── EXERCISE INPUTS

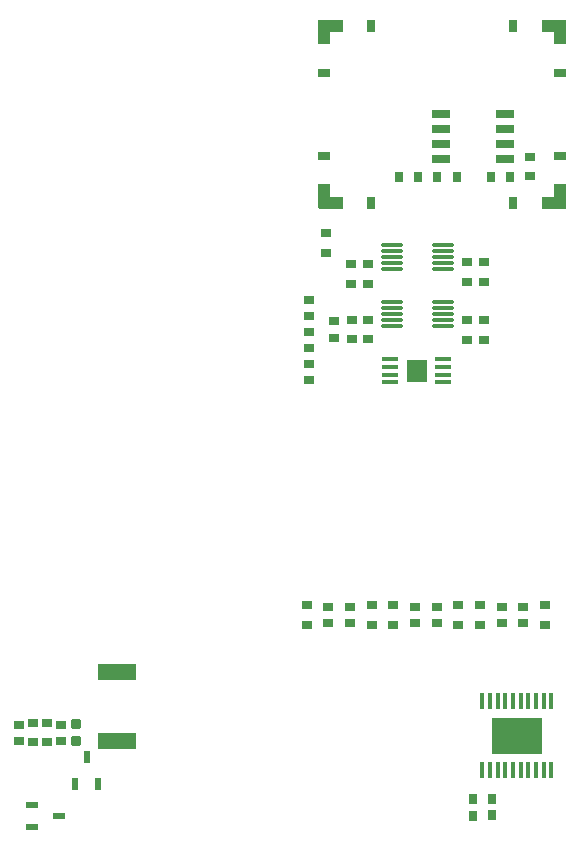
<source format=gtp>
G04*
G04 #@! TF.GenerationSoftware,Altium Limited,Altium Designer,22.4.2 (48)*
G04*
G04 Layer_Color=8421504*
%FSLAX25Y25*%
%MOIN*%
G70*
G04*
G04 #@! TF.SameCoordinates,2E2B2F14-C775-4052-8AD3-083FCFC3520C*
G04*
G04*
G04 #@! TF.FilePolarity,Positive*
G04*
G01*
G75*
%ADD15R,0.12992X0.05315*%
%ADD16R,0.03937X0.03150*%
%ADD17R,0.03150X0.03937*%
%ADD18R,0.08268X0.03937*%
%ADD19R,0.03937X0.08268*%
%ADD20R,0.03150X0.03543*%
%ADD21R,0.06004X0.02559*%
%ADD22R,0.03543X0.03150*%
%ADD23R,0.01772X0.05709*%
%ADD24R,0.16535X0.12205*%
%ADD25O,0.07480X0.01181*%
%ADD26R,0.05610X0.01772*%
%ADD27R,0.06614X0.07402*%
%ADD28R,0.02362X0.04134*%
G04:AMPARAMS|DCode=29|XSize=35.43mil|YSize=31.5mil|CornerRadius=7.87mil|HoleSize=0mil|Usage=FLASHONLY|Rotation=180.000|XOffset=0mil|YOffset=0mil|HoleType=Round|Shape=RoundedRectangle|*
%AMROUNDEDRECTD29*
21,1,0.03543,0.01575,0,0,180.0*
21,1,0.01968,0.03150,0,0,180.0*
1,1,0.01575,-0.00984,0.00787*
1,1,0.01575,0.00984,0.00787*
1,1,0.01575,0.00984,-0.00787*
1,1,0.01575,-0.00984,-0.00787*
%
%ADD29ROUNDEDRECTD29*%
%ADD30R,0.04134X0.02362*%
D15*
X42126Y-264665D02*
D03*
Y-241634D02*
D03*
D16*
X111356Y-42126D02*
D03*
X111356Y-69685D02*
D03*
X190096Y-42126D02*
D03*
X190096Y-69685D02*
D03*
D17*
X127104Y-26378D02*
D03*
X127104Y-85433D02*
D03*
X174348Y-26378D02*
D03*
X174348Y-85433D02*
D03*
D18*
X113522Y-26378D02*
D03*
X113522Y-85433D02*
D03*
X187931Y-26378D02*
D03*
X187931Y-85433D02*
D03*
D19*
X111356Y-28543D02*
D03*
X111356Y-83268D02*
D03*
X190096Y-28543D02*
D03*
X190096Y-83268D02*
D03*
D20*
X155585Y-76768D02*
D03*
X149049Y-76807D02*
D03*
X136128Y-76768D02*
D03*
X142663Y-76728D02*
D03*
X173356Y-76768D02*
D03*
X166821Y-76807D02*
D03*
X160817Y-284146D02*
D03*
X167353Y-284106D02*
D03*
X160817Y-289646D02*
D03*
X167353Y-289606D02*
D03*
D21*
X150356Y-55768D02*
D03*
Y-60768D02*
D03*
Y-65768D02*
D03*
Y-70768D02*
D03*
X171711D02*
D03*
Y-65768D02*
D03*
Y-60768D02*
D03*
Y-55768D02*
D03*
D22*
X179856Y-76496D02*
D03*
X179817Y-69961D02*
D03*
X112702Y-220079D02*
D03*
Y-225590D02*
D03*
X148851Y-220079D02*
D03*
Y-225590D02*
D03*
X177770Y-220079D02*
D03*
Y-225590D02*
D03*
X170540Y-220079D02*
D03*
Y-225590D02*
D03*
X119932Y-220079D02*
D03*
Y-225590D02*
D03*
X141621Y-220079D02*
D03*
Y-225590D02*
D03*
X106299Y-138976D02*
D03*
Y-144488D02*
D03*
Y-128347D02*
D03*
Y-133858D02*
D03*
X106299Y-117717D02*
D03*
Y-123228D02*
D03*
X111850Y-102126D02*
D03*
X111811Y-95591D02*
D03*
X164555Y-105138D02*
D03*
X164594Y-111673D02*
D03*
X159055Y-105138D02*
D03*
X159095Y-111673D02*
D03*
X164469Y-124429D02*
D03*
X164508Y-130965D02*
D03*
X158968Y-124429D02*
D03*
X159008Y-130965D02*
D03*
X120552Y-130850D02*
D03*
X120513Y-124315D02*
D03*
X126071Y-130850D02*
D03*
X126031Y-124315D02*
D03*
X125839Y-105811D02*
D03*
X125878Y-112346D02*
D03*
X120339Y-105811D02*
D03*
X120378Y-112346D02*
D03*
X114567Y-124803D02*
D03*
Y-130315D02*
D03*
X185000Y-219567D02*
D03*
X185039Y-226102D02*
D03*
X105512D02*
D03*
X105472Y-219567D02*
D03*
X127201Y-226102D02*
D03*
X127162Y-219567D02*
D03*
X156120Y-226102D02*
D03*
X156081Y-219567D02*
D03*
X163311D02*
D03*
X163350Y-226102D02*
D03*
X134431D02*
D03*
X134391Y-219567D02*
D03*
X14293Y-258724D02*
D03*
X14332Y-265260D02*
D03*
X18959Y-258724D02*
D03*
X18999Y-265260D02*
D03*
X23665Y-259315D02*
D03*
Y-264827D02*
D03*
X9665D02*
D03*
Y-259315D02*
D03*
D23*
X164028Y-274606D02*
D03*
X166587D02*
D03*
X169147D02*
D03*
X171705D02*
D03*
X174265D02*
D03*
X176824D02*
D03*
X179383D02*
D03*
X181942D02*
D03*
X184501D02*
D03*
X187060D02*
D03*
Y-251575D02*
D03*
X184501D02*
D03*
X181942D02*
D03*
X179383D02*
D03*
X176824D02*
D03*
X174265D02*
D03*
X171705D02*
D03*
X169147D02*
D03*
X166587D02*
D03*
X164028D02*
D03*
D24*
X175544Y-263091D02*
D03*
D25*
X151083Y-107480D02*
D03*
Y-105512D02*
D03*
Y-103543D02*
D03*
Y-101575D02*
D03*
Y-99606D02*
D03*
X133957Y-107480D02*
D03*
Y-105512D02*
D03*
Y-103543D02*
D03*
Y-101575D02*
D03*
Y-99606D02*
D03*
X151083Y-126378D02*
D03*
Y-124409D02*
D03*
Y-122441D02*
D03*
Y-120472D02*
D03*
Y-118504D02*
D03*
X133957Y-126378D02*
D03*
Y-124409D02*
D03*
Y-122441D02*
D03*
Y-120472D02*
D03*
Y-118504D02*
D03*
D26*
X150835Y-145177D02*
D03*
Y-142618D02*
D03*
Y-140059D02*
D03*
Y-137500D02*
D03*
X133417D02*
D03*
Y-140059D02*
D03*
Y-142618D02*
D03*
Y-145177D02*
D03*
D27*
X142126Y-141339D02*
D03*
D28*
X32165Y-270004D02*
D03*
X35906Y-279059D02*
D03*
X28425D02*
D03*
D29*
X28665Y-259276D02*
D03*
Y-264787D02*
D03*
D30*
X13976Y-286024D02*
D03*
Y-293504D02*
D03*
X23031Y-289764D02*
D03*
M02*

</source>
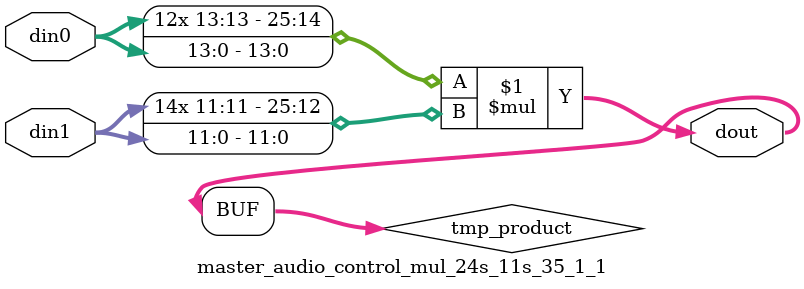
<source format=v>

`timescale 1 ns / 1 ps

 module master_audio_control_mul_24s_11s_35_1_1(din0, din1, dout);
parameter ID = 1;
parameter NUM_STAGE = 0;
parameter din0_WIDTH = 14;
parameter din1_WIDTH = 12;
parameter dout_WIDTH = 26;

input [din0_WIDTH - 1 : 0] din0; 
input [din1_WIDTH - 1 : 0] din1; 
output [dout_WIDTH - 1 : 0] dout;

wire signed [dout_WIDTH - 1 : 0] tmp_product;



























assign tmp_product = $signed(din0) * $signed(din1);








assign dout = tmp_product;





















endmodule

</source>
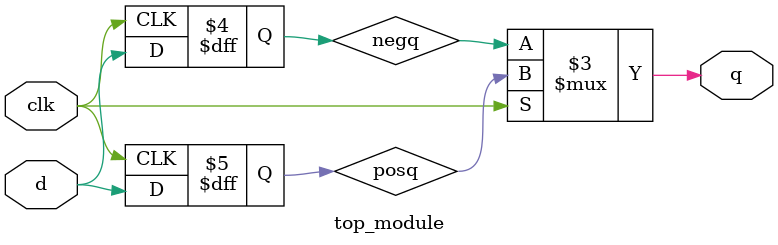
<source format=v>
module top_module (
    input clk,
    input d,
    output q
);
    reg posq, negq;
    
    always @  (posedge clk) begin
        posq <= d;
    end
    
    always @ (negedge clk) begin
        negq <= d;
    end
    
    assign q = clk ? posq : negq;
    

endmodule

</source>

────

**PROBLEM STATEMENT**
Each record above should be restated word for word. The pictures should not appear.

**SOLUTION TO THIS TASK**
<source format=gtp>
G04*
G04 #@! TF.GenerationSoftware,Altium Limited,Altium Designer,22.4.2 (48)*
G04*
G04 Layer_Color=8421504*
%FSLAX25Y25*%
%MOIN*%
G70*
G04*
G04 #@! TF.SameCoordinates,2E2B2F14-C775-4052-8AD3-083FCFC3520C*
G04*
G04*
G04 #@! TF.FilePolarity,Positive*
G04*
G01*
G75*
%ADD15R,0.12992X0.05315*%
%ADD16R,0.03937X0.03150*%
%ADD17R,0.03150X0.03937*%
%ADD18R,0.08268X0.03937*%
%ADD19R,0.03937X0.08268*%
%ADD20R,0.03150X0.03543*%
%ADD21R,0.06004X0.02559*%
%ADD22R,0.03543X0.03150*%
%ADD23R,0.01772X0.05709*%
%ADD24R,0.16535X0.12205*%
%ADD25O,0.07480X0.01181*%
%ADD26R,0.05610X0.01772*%
%ADD27R,0.06614X0.07402*%
%ADD28R,0.02362X0.04134*%
G04:AMPARAMS|DCode=29|XSize=35.43mil|YSize=31.5mil|CornerRadius=7.87mil|HoleSize=0mil|Usage=FLASHONLY|Rotation=180.000|XOffset=0mil|YOffset=0mil|HoleType=Round|Shape=RoundedRectangle|*
%AMROUNDEDRECTD29*
21,1,0.03543,0.01575,0,0,180.0*
21,1,0.01968,0.03150,0,0,180.0*
1,1,0.01575,-0.00984,0.00787*
1,1,0.01575,0.00984,0.00787*
1,1,0.01575,0.00984,-0.00787*
1,1,0.01575,-0.00984,-0.00787*
%
%ADD29ROUNDEDRECTD29*%
%ADD30R,0.04134X0.02362*%
D15*
X42126Y-264665D02*
D03*
Y-241634D02*
D03*
D16*
X111356Y-42126D02*
D03*
X111356Y-69685D02*
D03*
X190096Y-42126D02*
D03*
X190096Y-69685D02*
D03*
D17*
X127104Y-26378D02*
D03*
X127104Y-85433D02*
D03*
X174348Y-26378D02*
D03*
X174348Y-85433D02*
D03*
D18*
X113522Y-26378D02*
D03*
X113522Y-85433D02*
D03*
X187931Y-26378D02*
D03*
X187931Y-85433D02*
D03*
D19*
X111356Y-28543D02*
D03*
X111356Y-83268D02*
D03*
X190096Y-28543D02*
D03*
X190096Y-83268D02*
D03*
D20*
X155585Y-76768D02*
D03*
X149049Y-76807D02*
D03*
X136128Y-76768D02*
D03*
X142663Y-76728D02*
D03*
X173356Y-76768D02*
D03*
X166821Y-76807D02*
D03*
X160817Y-284146D02*
D03*
X167353Y-284106D02*
D03*
X160817Y-289646D02*
D03*
X167353Y-289606D02*
D03*
D21*
X150356Y-55768D02*
D03*
Y-60768D02*
D03*
Y-65768D02*
D03*
Y-70768D02*
D03*
X171711D02*
D03*
Y-65768D02*
D03*
Y-60768D02*
D03*
Y-55768D02*
D03*
D22*
X179856Y-76496D02*
D03*
X179817Y-69961D02*
D03*
X112702Y-220079D02*
D03*
Y-225590D02*
D03*
X148851Y-220079D02*
D03*
Y-225590D02*
D03*
X177770Y-220079D02*
D03*
Y-225590D02*
D03*
X170540Y-220079D02*
D03*
Y-225590D02*
D03*
X119932Y-220079D02*
D03*
Y-225590D02*
D03*
X141621Y-220079D02*
D03*
Y-225590D02*
D03*
X106299Y-138976D02*
D03*
Y-144488D02*
D03*
Y-128347D02*
D03*
Y-133858D02*
D03*
X106299Y-117717D02*
D03*
Y-123228D02*
D03*
X111850Y-102126D02*
D03*
X111811Y-95591D02*
D03*
X164555Y-105138D02*
D03*
X164594Y-111673D02*
D03*
X159055Y-105138D02*
D03*
X159095Y-111673D02*
D03*
X164469Y-124429D02*
D03*
X164508Y-130965D02*
D03*
X158968Y-124429D02*
D03*
X159008Y-130965D02*
D03*
X120552Y-130850D02*
D03*
X120513Y-124315D02*
D03*
X126071Y-130850D02*
D03*
X126031Y-124315D02*
D03*
X125839Y-105811D02*
D03*
X125878Y-112346D02*
D03*
X120339Y-105811D02*
D03*
X120378Y-112346D02*
D03*
X114567Y-124803D02*
D03*
Y-130315D02*
D03*
X185000Y-219567D02*
D03*
X185039Y-226102D02*
D03*
X105512D02*
D03*
X105472Y-219567D02*
D03*
X127201Y-226102D02*
D03*
X127162Y-219567D02*
D03*
X156120Y-226102D02*
D03*
X156081Y-219567D02*
D03*
X163311D02*
D03*
X163350Y-226102D02*
D03*
X134431D02*
D03*
X134391Y-219567D02*
D03*
X14293Y-258724D02*
D03*
X14332Y-265260D02*
D03*
X18959Y-258724D02*
D03*
X18999Y-265260D02*
D03*
X23665Y-259315D02*
D03*
Y-264827D02*
D03*
X9665D02*
D03*
Y-259315D02*
D03*
D23*
X164028Y-274606D02*
D03*
X166587D02*
D03*
X169147D02*
D03*
X171705D02*
D03*
X174265D02*
D03*
X176824D02*
D03*
X179383D02*
D03*
X181942D02*
D03*
X184501D02*
D03*
X187060D02*
D03*
Y-251575D02*
D03*
X184501D02*
D03*
X181942D02*
D03*
X179383D02*
D03*
X176824D02*
D03*
X174265D02*
D03*
X171705D02*
D03*
X169147D02*
D03*
X166587D02*
D03*
X164028D02*
D03*
D24*
X175544Y-263091D02*
D03*
D25*
X151083Y-107480D02*
D03*
Y-105512D02*
D03*
Y-103543D02*
D03*
Y-101575D02*
D03*
Y-99606D02*
D03*
X133957Y-107480D02*
D03*
Y-105512D02*
D03*
Y-103543D02*
D03*
Y-101575D02*
D03*
Y-99606D02*
D03*
X151083Y-126378D02*
D03*
Y-124409D02*
D03*
Y-122441D02*
D03*
Y-120472D02*
D03*
Y-118504D02*
D03*
X133957Y-126378D02*
D03*
Y-124409D02*
D03*
Y-122441D02*
D03*
Y-120472D02*
D03*
Y-118504D02*
D03*
D26*
X150835Y-145177D02*
D03*
Y-142618D02*
D03*
Y-140059D02*
D03*
Y-137500D02*
D03*
X133417D02*
D03*
Y-140059D02*
D03*
Y-142618D02*
D03*
Y-145177D02*
D03*
D27*
X142126Y-141339D02*
D03*
D28*
X32165Y-270004D02*
D03*
X35906Y-279059D02*
D03*
X28425D02*
D03*
D29*
X28665Y-259276D02*
D03*
Y-264787D02*
D03*
D30*
X13976Y-286024D02*
D03*
Y-293504D02*
D03*
X23031Y-289764D02*
D03*
M02*

</source>
<source format=v>

`timescale 1 ns / 1 ps

 module master_audio_control_mul_24s_11s_35_1_1(din0, din1, dout);
parameter ID = 1;
parameter NUM_STAGE = 0;
parameter din0_WIDTH = 14;
parameter din1_WIDTH = 12;
parameter dout_WIDTH = 26;

input [din0_WIDTH - 1 : 0] din0; 
input [din1_WIDTH - 1 : 0] din1; 
output [dout_WIDTH - 1 : 0] dout;

wire signed [dout_WIDTH - 1 : 0] tmp_product;



























assign tmp_product = $signed(din0) * $signed(din1);








assign dout = tmp_product;





















endmodule

</source>
<source format=v>
module top_module (
    input clk,
    input d,
    output q
);
    reg posq, negq;
    
    always @  (posedge clk) begin
        posq <= d;
    end
    
    always @ (negedge clk) begin
        negq <= d;
    end
    
    assign q = clk ? posq : negq;
    

endmodule

</source>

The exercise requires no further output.